Estados Unidos acusó a China de retener buques con bandera panameña en sus puertos, una medida que considera una represalia por la reciente anulación, por parte de la Corte Suprema de Panamá, de la concesión de dos puertos estratégicos del Canal a una empresa china. La Comisión Federal Marítima estadounidense emitió un comunicado este jueves 26 de marzo de 2026, detallando un incremento drástico en las detenciones de estos buques bajo el pretexto de controles estatales, superando ampliamente los niveles históricos registrados.
Según el comunicado, las inspecciones más rigurosas se están llevando a cabo siguiendo directrices informales y parecen diseñadas para castigar a Panamá tras la transferencia de los activos portuarios de Hutchison, la empresa que operaba los puertos de Balboa y Cristóbal. La justicia panameña declaró inconstitucional en enero el contrato que permitía a Panama Ports Company (PPC), filial de Hutchison, gestionar estos puertos clave desde 1997.
Esta decisión judicial se produjo tras una fuerte presión ejercida por el presidente Donald Trump, quien, poco después de asumir el cargo, advirtió a Panamá que no permitiría que infraestructuras vitales para el tránsito marítimo quedaran en manos chinas. La administración Trump consideró que el control chino de estos puertos representaba una amenaza para la seguridad nacional de Estados Unidos.
La Comisión Federal Marítima advierte que estas acciones chinas podrían tener importantes consecuencias comerciales y estratégicas para el transporte marítimo estadounidense, dado que los buques con bandera panameña son responsables de una parte significativa del comercio de carga en contenedores que llega a Estados Unidos. El organismo estadounidense tiene la facultad de investigar si las prácticas de gobiernos extranjeros crean condiciones desfavorables para el transporte marítimo en el comercio de Estados Unidos, y ha iniciado un proceso de investigación al respecto.
La situación se complica aún más por la inminente cumbre comercial entre los presidentes Donald Trump y Xi Jinping, programada para los días 14 y 15 de mayo en Pekín. Se espera que el comercio sea un tema central en esta reunión, y la disputa por los puertos panameños podría ocupar un lugar destacado en la agenda.
PPC, por su parte, presentó una demanda en febrero ante la Cámara de Comercio Internacional (CCI) en París, buscando una compensación por daños y perjuicios. La empresa anunció este mes que reclama al menos 2.000 millones de dólares a Panamá por la anulación de la concesión. La demanda de PPC argumenta que la decisión panameña viola los acuerdos de inversión y el derecho internacional.
La escalada de tensiones entre Estados Unidos y China, sumada a la disputa legal entre Panamá y PPC, crea un escenario de incertidumbre para el comercio marítimo global. La retención de buques panameños por parte de China podría generar retrasos en las entregas, aumentar los costos de transporte y afectar a las cadenas de suministro.
Analistas señalan que la situación es un claro ejemplo de cómo las disputas geopolíticas pueden tener un impacto directo en el comercio internacional.

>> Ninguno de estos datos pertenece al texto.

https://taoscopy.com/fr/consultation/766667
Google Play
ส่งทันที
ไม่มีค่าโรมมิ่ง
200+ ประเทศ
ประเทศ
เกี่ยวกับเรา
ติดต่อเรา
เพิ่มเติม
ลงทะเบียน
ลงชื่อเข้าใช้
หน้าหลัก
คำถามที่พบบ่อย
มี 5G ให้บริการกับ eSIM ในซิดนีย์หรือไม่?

La decisión de Panamá de revocar la concesión a Hutchison, influenciada por la presión estadounidense, ha provocado una reacción por parte de China que amenaza con perjudicar a Panamá y a Estados Unidos.

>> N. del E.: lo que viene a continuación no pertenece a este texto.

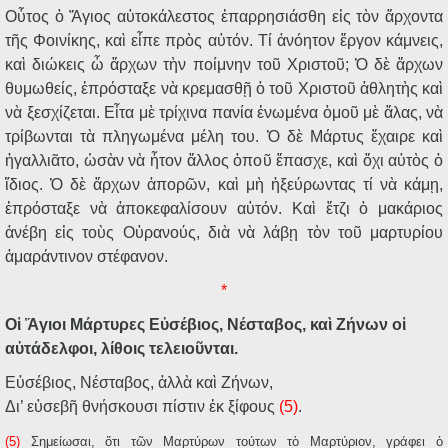
Οὗτος ὁ Ἅγιος αὐτοκάλεστος ἐπαρρησιάσθη εἰς τὸν ἄρχοντα
τῆς Φοινίκης, καὶ εἶπε πρὸς αὐτόν. Τί ἀνόητον ἔργον κάμνεις,
καὶ διώκεις ὦ ἄρχων τὴν ποίμνην τοῦ Χριστοῦ; Ὁ δὲ ἄρχων
θυμωθείς, ἐπρόσταξε νὰ κρεμασθῇ ὁ τοῦ Χριστοῦ ἀθλητὴς καὶ
νὰ ξεσχίζεται. Εἶτα μὲ τρίχινα πανία ἑνωμένα ὁμοῦ μὲ ἅλας, νὰ
τρίβωνται τὰ πληγωμένα μέλη του. Ὁ δὲ Μάρτυς ἔχαιρε καὶ
ἠγαλλιᾶτο, ὡσὰν νὰ ἦτον ἄλλος ὁποῦ ἔπασχε, καὶ ὄχι αὐτὸς ὁ
ἴδιος. Ὁ δὲ ἄρχων ἀπορῶν, καὶ μὴ ἠξεύρωντας τί νὰ κάμῃ,
ἐπρόσταξε νὰ ἀποκεφαλίσουν αὐτόν. Καὶ ἔτζι ὁ μακάριος
ἀνέβη εἰς τοὺς Οὐρανούς, διὰ νὰ λάβῃ τὸν τοῦ μαρτυρίου
ἀμαράντινον στέφανον.
*
Οἱ Ἅγιοι Μάρτυρες Εὐσέβιος, Νέσταβος, καὶ Ζήνων οἱ
αὐτάδελφοι, λίθοις τελειοῦνται.
Εὐσέβιος, Νέσταβος, ἀλλὰ καὶ Ζήνων,
Δι’ εὐσεβῆ θνήσκουσι πίστιν ἐκ ξίφους
(5)
.
(5)
Σημείωσαι, ὅτι τῶν Μαρτύρων τούτων τὸ Μαρτύριον, γράφει ὁ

La Comisión Federal Marítima estadounidense está recopilando información y evaluando las opciones disponibles para responder a las acciones chinas. Se espera que el organismo presente un informe detallado sobre la situación en las próximas semanas, con recomendaciones para el gobierno estadounidense.
La cumbre entre Trump y Xi Jinping se presenta como una oportunidad crucial para abordar esta disputa y buscar una solución diplomática. Sin embargo, las diferencias entre ambos países son profundas y no hay garantías de que se llegue a un acuerdo. La resolución de este conflicto dependerá en gran medida de la voluntad política de ambas partes para encontrar un terreno común.
El gobierno panameño, por su parte, ha expresado su preocupación por la retención de buques y ha instado a China a respetar el derecho internacional y a no tomar medidas que perjudiquen el comercio. Panamá ha reiterado su compromiso con la transparencia y la legalidad en la gestión de sus puertos.
La situación sigue evolucionando y es probable que se produzcan nuevos acontecimientos en las próximas semanas. La comunidad internacional observa con atención el desarrollo de esta disputa, que podría tener consecuencias significativas para el comercio marítimo global y las relaciones internacionales. La tensión entre las superpotencias se manifiesta en cada acción, y el Canal de Panamá se ha convertido en un punto focal de esta rivalidad.